The 2.5-metre (8.2-foot) high fence is intended to run 180 kilometres -- nearly half the total length of the forested border between the two countries.
Dozens of soldiers could be seen working on the fence on Friday near the border town of Krynki, where residents were divided about the new barrier.
"I think it's necessary in this situation," said 31-year-old Magda, adding that migrants could apply for asylum at official border checkpoints.
"We see every day how the border guards work here, how much effort they put into it to get the situation under control," she said.
But Marek Epler, a 66-year-old retiree, said: "For people it's not going to be a barrier, because the fence they are putting up, those poles are going to collapse after a few rains".
Thousands of migrants -- mostly from the Middle East -- have crossed or attempted to cross from Belarus into the eastern EU member states of Latvia, Lithuania and Poland in recent months.
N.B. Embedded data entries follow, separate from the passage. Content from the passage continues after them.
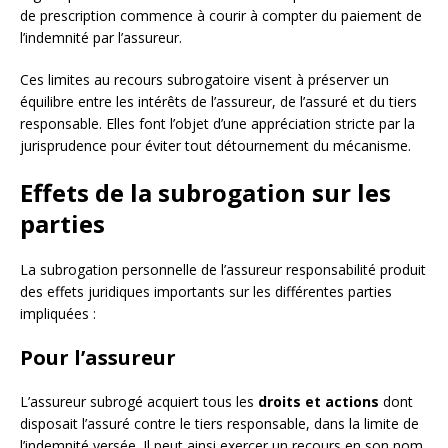
de prescription commence à courir à compter du paiement de
l’indemnité par l’assureur.
Ces limites au recours subrogatoire visent à préserver un
équilibre entre les intérêts de l’assureur, de l’assuré et du tiers
responsable. Elles font l’objet d’une appréciation stricte par la
jurisprudence pour éviter tout détournement du mécanisme.
Effets de la subrogation sur les
parties
La subrogation personnelle de l’assureur responsabilité produit
des effets juridiques importants sur les différentes parties
impliquées :
Pour l’assureur
L’assureur subrogé acquiert tous les
droits et actions
dont
disposait l’assuré contre le tiers responsable, dans la limite de
l’indemnité versée. Il peut ainsi exercer un recours en son nom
The European Union suspects that the flow of migrants is being directed by the Belarusian regime as a form of retaliation against EU sanctions.
Poland and the Baltic states have called it a "hybrid attack" on the entire EU and have vowed to seal the border to prevent migrants getting in, leading to several stand-offs.
Polish border guards on Friday said they had repelled 3,059 attempts to cross the border so far in August, including 55 in the last 24 hours.
Poland in recent days has also doubled to 2,000 soldiers its military contingent along the eastern border to assist the border guard service.
A group of migrants, who according to a charity helping them are all from Afghanistan, has been stranded at the border for nearly three weeks.
Polish guards are preventing them from crossing to make asylum claims, with the government saying that this would be giving in to the "blackmail" of Belarusian strongman Alexander Lukashenko.
The UN refugee agency, the Council of Europe and the European Court of Human Rights have all urged Poland to provide humanitarian aid to the migrants.
But Poland has said it can only provide assistance with the consent of Belarusian authorities.
Polish officials say the migrants are camped out just a few centimetres into Belarusian territory.